Sparse Cholesky factorization is the most computationally intensive component in solving large sparse linear systems and is the core algorithm of numerous scientific computing applications. A large number of sparse Cholesky factorization algorithms have previously emerged, exploiting architectural features for various computing platforms. The recent use of graphics processing units (GPUs) to accelerate structured parallel applications shows the potential to achieve significant acceleration relative to desktop performance. However, sparse Cholesky factorization has not been explored sufficiently because of the complexity involved in its efficient implementation and the concerns of low GPU utilization. In this paper, we present a new approach for sparse Cholesky factorization on GPUs. We present the organization of the sparse matrix supernode data structure for GPU and propose a queue-based approach for the generation and scheduling of GPU tasks with dense linear algebraic operations. We also design a subtree-based parallel method for multi-GPU system. These approaches increase GPU utilization, thus resulting in substantial computational time reduction. Comparisons are made with the existing parallel solvers by using problems arising from practical applications.
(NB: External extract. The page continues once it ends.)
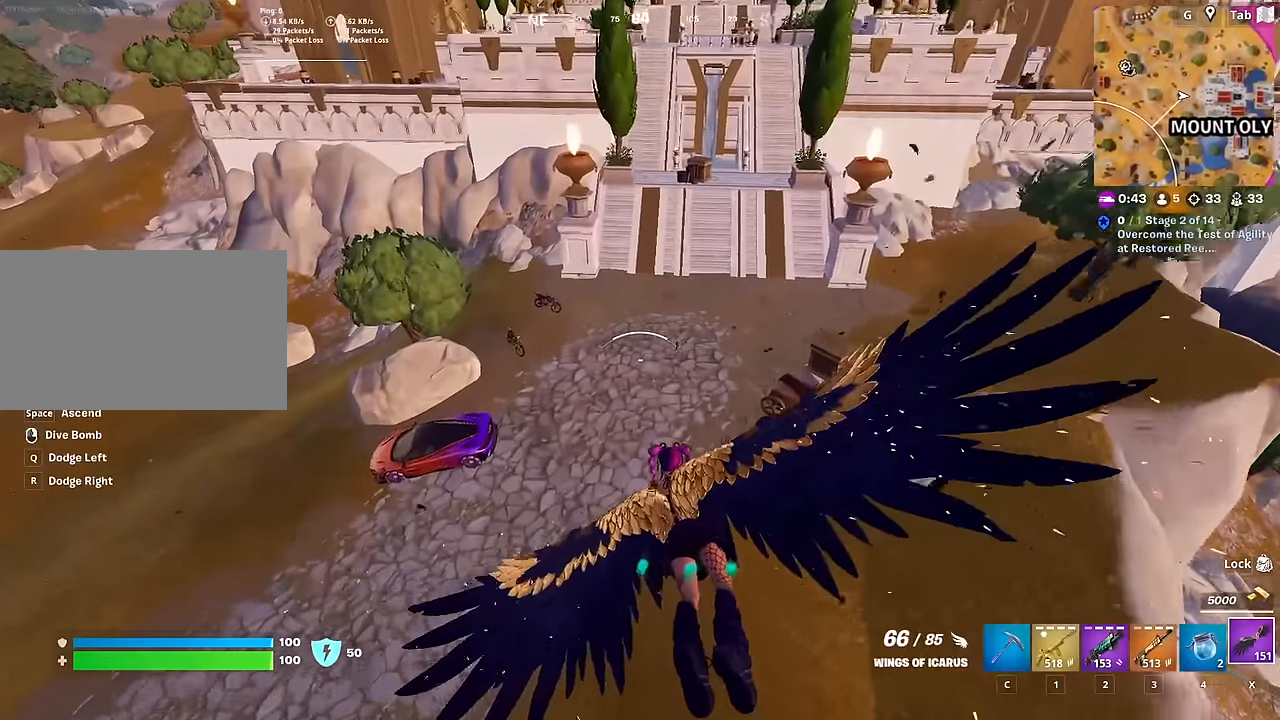
{"keys": ["w"], "mouse": [], "mouse_move": "down-left", "events": []}
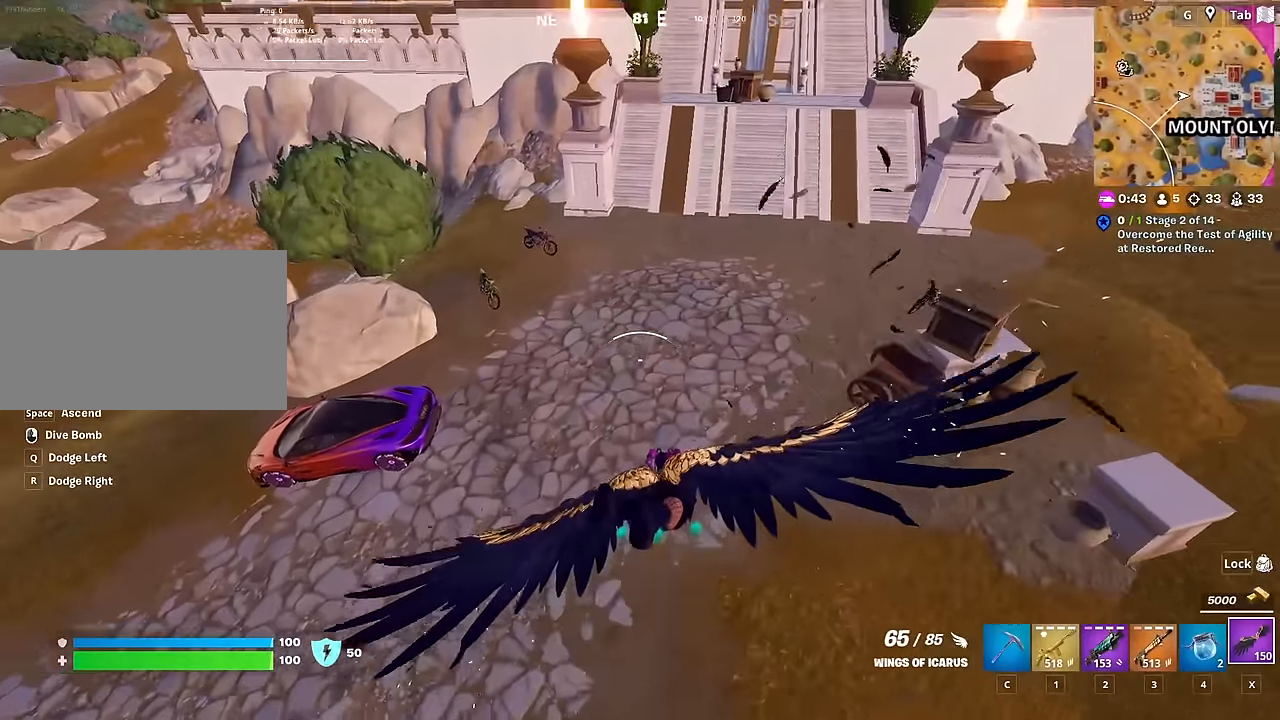
{"keys": ["w"], "mouse": [], "mouse_move": "up", "events": []}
The experiment results show that the proposed approaches can substantially improve sparse Cholesky factorization performance on GPUs. Relative to a highly optimized parallel algorithm on a 12-core node, we were able to obtain speedups in the range 1.59x to 2.31x by using one GPU and 1.80x to 3.21x by using two GPUs. Relative to a state-of-the-art solver based on supernodal method for CPU-GPU heterogeneous platform, we were able to obtain speedups in the range 1.52x to 2.30x by using one GPU and 2.15x to 2.76x by using two GPUs. Concurrency and Computation: Practice and Experience, 2013.